**What to produce**
Can you retype the lines word for word, starting at the line that contains "Đầu ghi hình IP Camera 16 kênh" and stopping after the line that contains "THÊM VÀO GIỎ HÀNG"?

(Beginning of Data supplied)

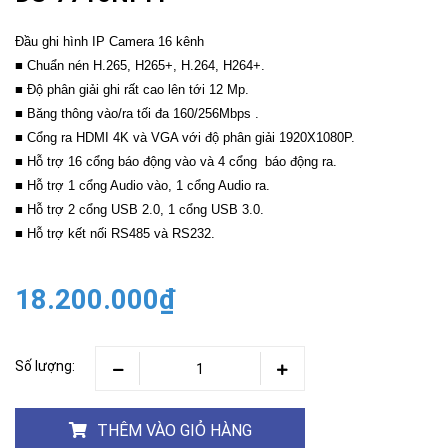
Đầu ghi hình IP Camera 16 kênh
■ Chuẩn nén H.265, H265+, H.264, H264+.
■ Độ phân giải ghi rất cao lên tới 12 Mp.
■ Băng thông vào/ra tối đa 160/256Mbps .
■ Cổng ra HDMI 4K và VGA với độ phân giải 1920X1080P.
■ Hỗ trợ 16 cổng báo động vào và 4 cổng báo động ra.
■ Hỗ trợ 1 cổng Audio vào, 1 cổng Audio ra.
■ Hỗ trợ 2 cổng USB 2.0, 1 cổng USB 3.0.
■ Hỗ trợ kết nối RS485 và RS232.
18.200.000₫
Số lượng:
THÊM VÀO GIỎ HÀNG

(End of Data supplied)
(Beginning of Data supplied)

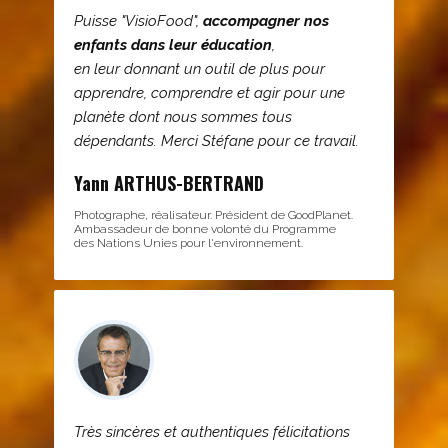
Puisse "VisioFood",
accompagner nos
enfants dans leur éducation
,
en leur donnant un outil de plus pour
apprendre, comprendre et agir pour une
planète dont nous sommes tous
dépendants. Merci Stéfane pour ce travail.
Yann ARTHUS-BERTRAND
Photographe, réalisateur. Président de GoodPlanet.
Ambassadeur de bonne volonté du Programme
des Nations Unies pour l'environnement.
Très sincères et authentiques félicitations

(End of Data supplied)

**Answer box**
Đầu ghi hình IP Camera 16 kênh
■ Chuẩn nén H.265, H265+, H.264, H264+.
■ Độ phân giải ghi rất cao lên tới 12 Mp.
■ Băng thông vào/ra tối đa 160/256Mbps .
■ Cổng ra HDMI 4K và VGA với độ phân giải 1920X1080P.
■ Hỗ trợ 16 cổng báo động vào và 4 cổng báo động ra.
■ Hỗ trợ 1 cổng Audio vào, 1 cổng Audio ra.
■ Hỗ trợ 2 cổng USB 2.0, 1 cổng USB 3.0.
■ Hỗ trợ kết nối RS485 và RS232.
18.200.000₫
Số lượng:
THÊM VÀO GIỎ HÀNG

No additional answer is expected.